▸ **TASK GOAL**: Transcribe each of the entries below word for word, with the same line breaks. Leave out the pictures.

▸ **DATA SHOWN**:
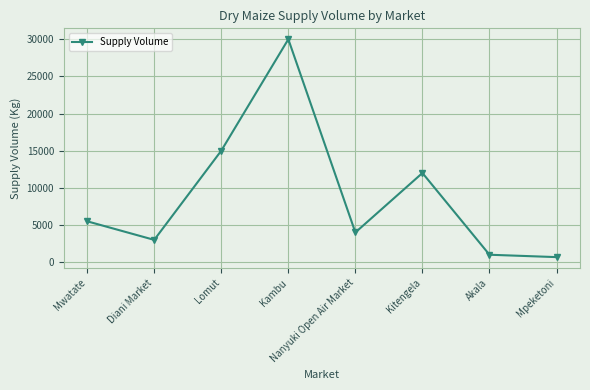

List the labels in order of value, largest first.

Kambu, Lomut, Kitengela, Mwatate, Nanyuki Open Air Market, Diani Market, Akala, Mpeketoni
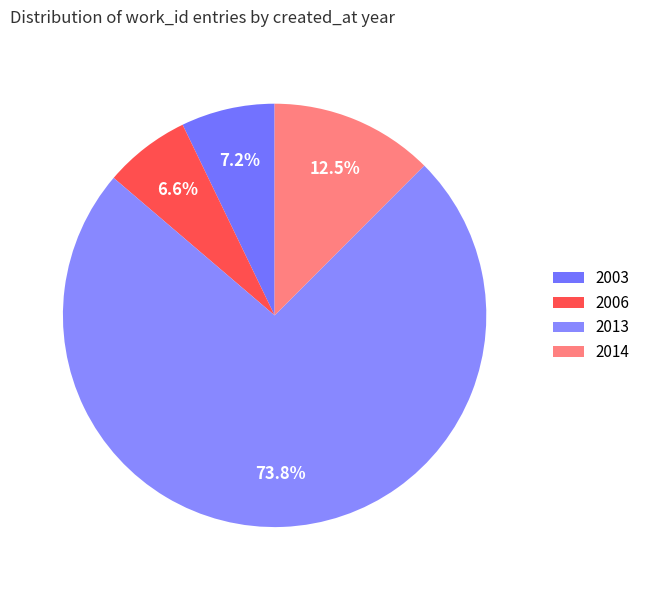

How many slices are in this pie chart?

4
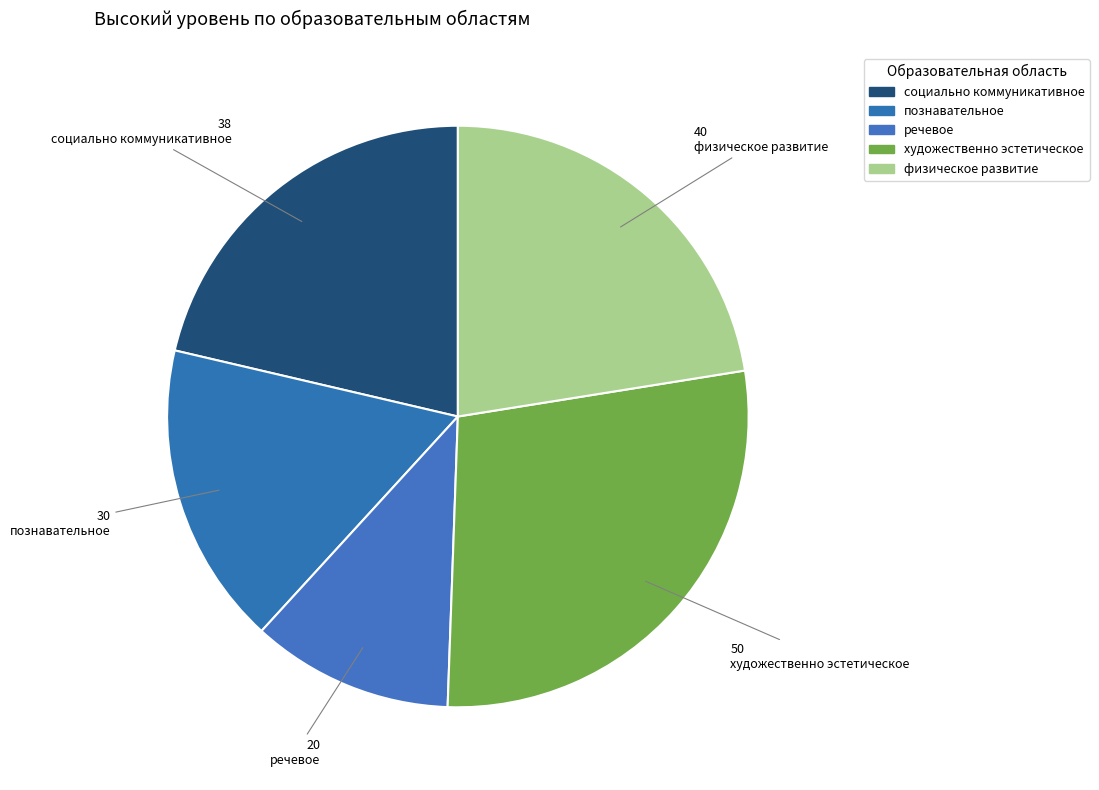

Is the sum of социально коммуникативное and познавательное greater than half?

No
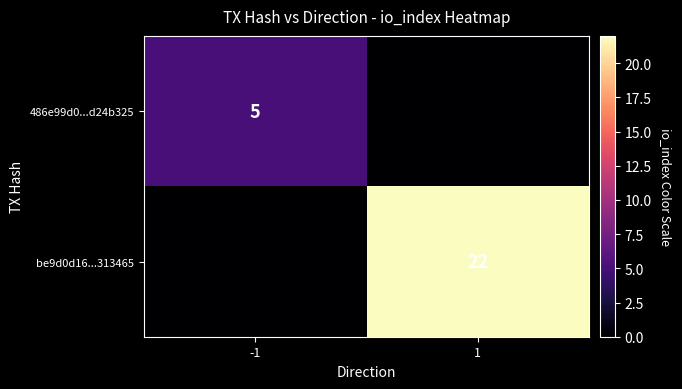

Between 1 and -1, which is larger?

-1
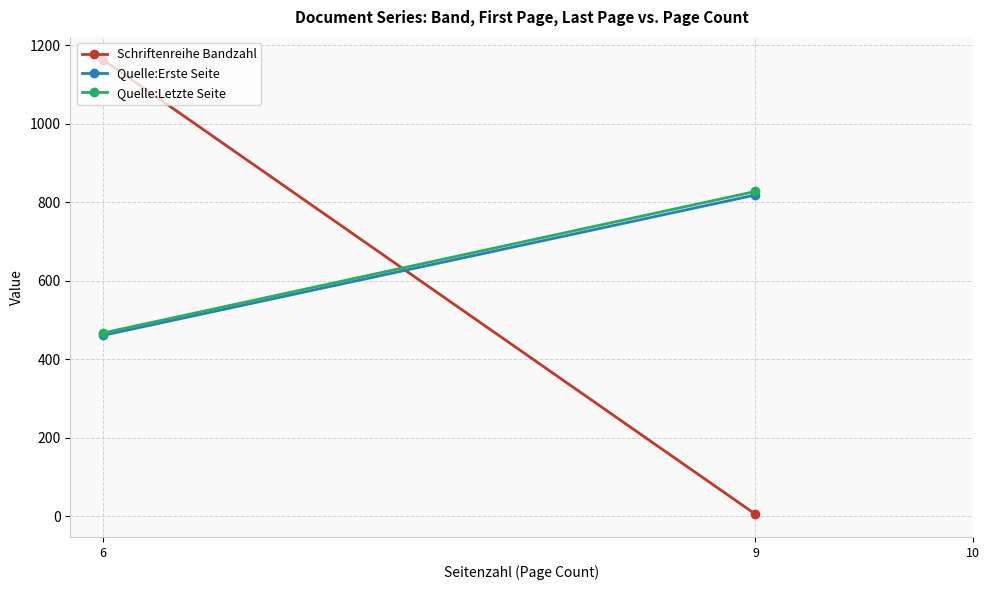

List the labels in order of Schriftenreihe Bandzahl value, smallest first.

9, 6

▸ **SOLUTION TO THIS PROBLEM**:
List the labels in order of value, largest first.

Kambu, Lomut, Kitengela, Mwatate, Nanyuki Open Air Market, Diani Market, Akala, Mpeketoni

How many slices are in this pie chart?

4

Is the sum of социально коммуникативное and познавательное greater than half?

No

Between 1 and -1, which is larger?

-1

List the labels in order of Schriftenreihe Bandzahl value, smallest first.

9, 6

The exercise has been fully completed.